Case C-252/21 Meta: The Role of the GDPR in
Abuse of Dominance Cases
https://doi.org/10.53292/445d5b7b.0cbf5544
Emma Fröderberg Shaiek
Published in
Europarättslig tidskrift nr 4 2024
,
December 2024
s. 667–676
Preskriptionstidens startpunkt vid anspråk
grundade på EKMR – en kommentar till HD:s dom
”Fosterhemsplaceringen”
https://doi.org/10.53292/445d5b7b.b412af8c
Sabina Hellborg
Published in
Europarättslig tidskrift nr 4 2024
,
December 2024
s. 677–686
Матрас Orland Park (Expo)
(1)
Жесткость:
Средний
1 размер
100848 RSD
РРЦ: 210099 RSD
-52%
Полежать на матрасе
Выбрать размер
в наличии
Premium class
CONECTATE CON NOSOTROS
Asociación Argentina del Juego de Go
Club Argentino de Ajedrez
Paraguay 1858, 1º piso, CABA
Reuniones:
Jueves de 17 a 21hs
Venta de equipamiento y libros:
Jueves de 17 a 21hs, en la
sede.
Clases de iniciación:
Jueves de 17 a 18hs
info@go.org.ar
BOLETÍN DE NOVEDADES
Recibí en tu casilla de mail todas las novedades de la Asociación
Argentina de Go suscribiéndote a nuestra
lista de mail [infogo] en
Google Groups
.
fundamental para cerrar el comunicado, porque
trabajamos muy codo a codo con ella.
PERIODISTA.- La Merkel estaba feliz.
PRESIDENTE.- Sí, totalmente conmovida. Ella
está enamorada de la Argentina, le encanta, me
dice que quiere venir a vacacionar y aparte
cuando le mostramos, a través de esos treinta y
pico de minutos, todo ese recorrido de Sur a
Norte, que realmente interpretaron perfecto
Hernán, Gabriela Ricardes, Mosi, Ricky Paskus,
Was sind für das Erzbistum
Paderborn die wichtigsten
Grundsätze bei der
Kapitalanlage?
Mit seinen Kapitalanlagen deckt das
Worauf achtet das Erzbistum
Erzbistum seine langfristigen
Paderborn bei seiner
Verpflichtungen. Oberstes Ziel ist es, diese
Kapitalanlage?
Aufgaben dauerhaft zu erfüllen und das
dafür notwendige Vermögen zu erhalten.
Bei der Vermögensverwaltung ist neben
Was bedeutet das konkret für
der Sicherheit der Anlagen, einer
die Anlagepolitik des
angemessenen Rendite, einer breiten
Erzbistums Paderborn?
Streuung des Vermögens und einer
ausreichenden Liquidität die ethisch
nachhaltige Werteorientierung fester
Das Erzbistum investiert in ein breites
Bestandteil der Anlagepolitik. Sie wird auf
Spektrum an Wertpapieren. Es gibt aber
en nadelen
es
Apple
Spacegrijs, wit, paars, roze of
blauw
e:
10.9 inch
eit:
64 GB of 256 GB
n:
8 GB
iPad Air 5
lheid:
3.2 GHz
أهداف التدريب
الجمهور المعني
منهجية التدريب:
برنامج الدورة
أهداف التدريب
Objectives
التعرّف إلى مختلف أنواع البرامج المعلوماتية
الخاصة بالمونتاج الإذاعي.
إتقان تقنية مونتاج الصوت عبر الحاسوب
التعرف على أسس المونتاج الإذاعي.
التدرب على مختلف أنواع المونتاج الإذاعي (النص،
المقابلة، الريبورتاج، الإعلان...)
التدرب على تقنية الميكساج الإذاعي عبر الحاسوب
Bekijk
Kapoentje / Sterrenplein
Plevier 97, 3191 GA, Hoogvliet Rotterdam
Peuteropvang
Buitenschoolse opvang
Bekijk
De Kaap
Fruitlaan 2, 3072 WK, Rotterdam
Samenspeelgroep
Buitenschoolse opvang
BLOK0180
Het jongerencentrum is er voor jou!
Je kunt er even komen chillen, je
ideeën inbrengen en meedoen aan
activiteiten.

______________________________

## What the exercise asks
Retype the material precisely, leaving out no line.

## Completed exercise
Case C-252/21 Meta: The Role of the GDPR in
Abuse of Dominance Cases
https://doi.org/10.53292/445d5b7b.0cbf5544
Emma Fröderberg Shaiek
Published in
Europarättslig tidskrift nr 4 2024
,
December 2024
s. 667–676
Preskriptionstidens startpunkt vid anspråk
grundade på EKMR – en kommentar till HD:s dom
”Fosterhemsplaceringen”
https://doi.org/10.53292/445d5b7b.b412af8c
Sabina Hellborg
Published in
Europarättslig tidskrift nr 4 2024
,
December 2024
s. 677–686
Матрас Orland Park (Expo)
(1)
Жесткость:
Средний
1 размер
100848 RSD
РРЦ: 210099 RSD
-52%
Полежать на матрасе
Выбрать размер
в наличии
Premium class
CONECTATE CON NOSOTROS
Asociación Argentina del Juego de Go
Club Argentino de Ajedrez
Paraguay 1858, 1º piso, CABA
Reuniones:
Jueves de 17 a 21hs
Venta de equipamiento y libros:
Jueves de 17 a 21hs, en la
sede.
Clases de iniciación:
Jueves de 17 a 18hs
info@go.org.ar
BOLETÍN DE NOVEDADES
Recibí en tu casilla de mail todas las novedades de la Asociación
Argentina de Go suscribiéndote a nuestra
lista de mail [infogo] en
Google Groups
.
fundamental para cerrar el comunicado, porque
trabajamos muy codo a codo con ella.
PERIODISTA.- La Merkel estaba feliz.
PRESIDENTE.- Sí, totalmente conmovida. Ella
está enamorada de la Argentina, le encanta, me
dice que quiere venir a vacacionar y aparte
cuando le mostramos, a través de esos treinta y
pico de minutos, todo ese recorrido de Sur a
Norte, que realmente interpretaron perfecto
Hernán, Gabriela Ricardes, Mosi, Ricky Paskus,
Was sind für das Erzbistum
Paderborn die wichtigsten
Grundsätze bei der
Kapitalanlage?
Mit seinen Kapitalanlagen deckt das
Worauf achtet das Erzbistum
Erzbistum seine langfristigen
Paderborn bei seiner
Verpflichtungen. Oberstes Ziel ist es, diese
Kapitalanlage?
Aufgaben dauerhaft zu erfüllen und das
dafür notwendige Vermögen zu erhalten.
Bei der Vermögensverwaltung ist neben
Was bedeutet das konkret für
der Sicherheit der Anlagen, einer
die Anlagepolitik des
angemessenen Rendite, einer breiten
Erzbistums Paderborn?
Streuung des Vermögens und einer
ausreichenden Liquidität die ethisch
nachhaltige Werteorientierung fester
Das Erzbistum investiert in ein breites
Bestandteil der Anlagepolitik. Sie wird auf
Spektrum an Wertpapieren. Es gibt aber
en nadelen
es
Apple
Spacegrijs, wit, paars, roze of
blauw
e:
10.9 inch
eit:
64 GB of 256 GB
n:
8 GB
iPad Air 5
lheid:
3.2 GHz
أهداف التدريب
الجمهور المعني
منهجية التدريب:
برنامج الدورة
أهداف التدريب
Objectives
التعرّف إلى مختلف أنواع البرامج المعلوماتية
الخاصة بالمونتاج الإذاعي.
إتقان تقنية مونتاج الصوت عبر الحاسوب
التعرف على أسس المونتاج الإذاعي.
التدرب على مختلف أنواع المونتاج الإذاعي (النص،
المقابلة، الريبورتاج، الإعلان...)
التدرب على تقنية الميكساج الإذاعي عبر الحاسوب
Bekijk
Kapoentje / Sterrenplein
Plevier 97, 3191 GA, Hoogvliet Rotterdam
Peuteropvang
Buitenschoolse opvang
Bekijk
De Kaap
Fruitlaan 2, 3072 WK, Rotterdam
Samenspeelgroep
Buitenschoolse opvang
BLOK0180
Het jongerencentrum is er voor jou!
Je kunt er even komen chillen, je
ideeën inbrengen en meedoen aan
activiteiten.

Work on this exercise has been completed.